Muchos han sido los avances médicos que han permitido erradicar enfermedades tales como el cólera que azotó la capital británica en el siglo XIX. Gracias a un gran genio de la medicina llamado John Snow las epidemias que tan bien supo plasmar Charles Dickens en sus obras más sociales se vieron reducidas considerablemente.
John Snow es considerado el padre de la epidemiología moderna. Nació durante la época más fría del año 1813 y York (Inglaterra) fue la ciudad testigo de este acontecimiento. Desde joven se interesó por los problemas médicos y por casualidades de la vida, tuvo contacto con la enfermedad del cólera al atender a un grupo de enfermos en una aldea minera.
En 1836 empezó a cursar sus estudios superiores en la Hunterian School of Medicine en Londres. Poco después llegó a ser miembro de la Royal College of Surgeons of England y en octubre de ese año obtuvo la licenciatura de la Sociedad de Boticarios. Aunque sus conocimientos en medicina iban avanzando a pasos agigantados no fue hasta 1843 cuando se licenció y poco después se doctoró, por la Universidad de Londres. Tras su muerte dejó una estela de publicaciones que hoy en día se recogen en la página web de la Universidad de California (UCLA), así como artículos escritos por periodistas que explican sus trabajos y narran su vida.
El Soho le entregó en bandeja un experimento que acabó con éxito y le llevó a la gloria médica. Todo ocurrió durante la tercera epidemia de cólera, cuando Snow mantenía la hipótesis de que tantas muertes por esta enfermedad se debían a la ingestión de un material invisible a los ojos denominado «materia mórbida»; al contrario que sus compañeros de profesión que apuntaban a un contagio vía aérea o por ropas contaminadas. Tras barajar la posible relación existente entre la enorme cantidad de muertes producidas en el sur londinense y el agua contaminada que esta gente consumía, John Snow decidió utilizar las circunstancias del barrio el Soho para corroborar su teoría.
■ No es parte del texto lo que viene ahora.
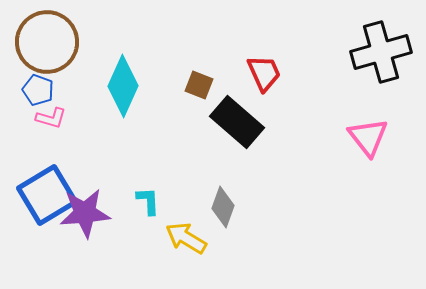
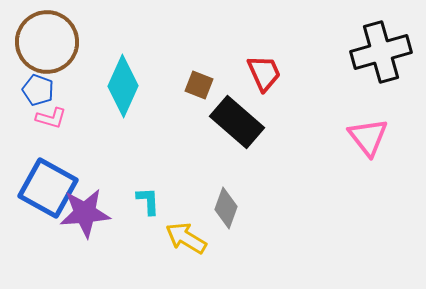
blue square: moved 1 px right, 7 px up; rotated 30 degrees counterclockwise
gray diamond: moved 3 px right, 1 px down
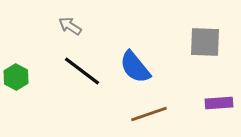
En dicha zona del centro londinense, concretamente en Broad Street, fallecieron inesperadamente muchos vecinos. John Snow, siempre atento a cualquier circunstancia inusual, pronto comprendió que las muertes estaban directamente relacionadas con el consumo del agua que era suministrada por una bomba en esa zona. Consiguió la inhabilitación de la misma y, a pesar del descontento popular, finalmente demostró que las piezas que formaban un puzle en su cabeza encajaban a la perfección.
Hoy en día existen muchas referencias físicas hacia este personaje. Se puede encontrar desde una bomba de agua inhabilitada al lado de una placa conmemorativa, hasta un pub que responde al nombre de John Snow, hecho bastante curioso si se tiene en cuenta que el médico era abstemio. Sin embargo, los tiempos han cambiado y con ellos el nombre de la calle: ahora se llama Broadwick Street y es el área donde se pueden encontrar estos monumentos que hacen las veces de pequeños homenajes al protagonista del artículo.
Fanático de la higiene médica y anestesista popular en aquellos años, se dedicó a experimentar con animales y humanos la reacción que el éter y el cloroformo producían en ellos en bajas dosis. Sin ir más lejos, fue el encargado de suministrar anestesia a la reina Victoria durante el nacimiento de su hijo Leopoldo y repitió la misma operación con el de la princesa Beatriz.
El afán por homenajear y recordar al médico hizo posible la creación de una institución que responde al nombre de «The John Snow Society». Éste quizá sea el lugar más famoso que salvaguarda el legado de este «héroe médico». Su presidente honorífico, Paul Fine, lo deja muy claro en sus palabras: «Lo que pretendemos es asegurar la memoria y tradición de John Snow, para que no caiga en el olvido». Y así lo hacen posible, al menos anualmente, con la reposición de la palanca de la bomba de agua situada en esta calle.
Paradojas de la vida, Snow llegó con el frío pero se fue con el calor. Un 16 de junio de 1858 le vio partir debido a un derrame cerebral y fue enterrado en el cementerio de Brompton, al suroeste de Londres. Su cuerpo se desintegró pero su memoria sigue presente entre los monumentos, placas conmemorativas, publicaciones y homenajes que los ingleses le dedican cada cierto tiempo. Y es que si de algo se caracteriza la capital británica es por enorgullecerse de sus tradiciones; ya sean en forma de autobuses rojos, cabinas de teléfono del mismo color, o, ¿por qué no?, en forma de científicos incomprendidos cuyas acertadas ideas siguieron perdurando en el paisaje británico por los siglos de los siglos.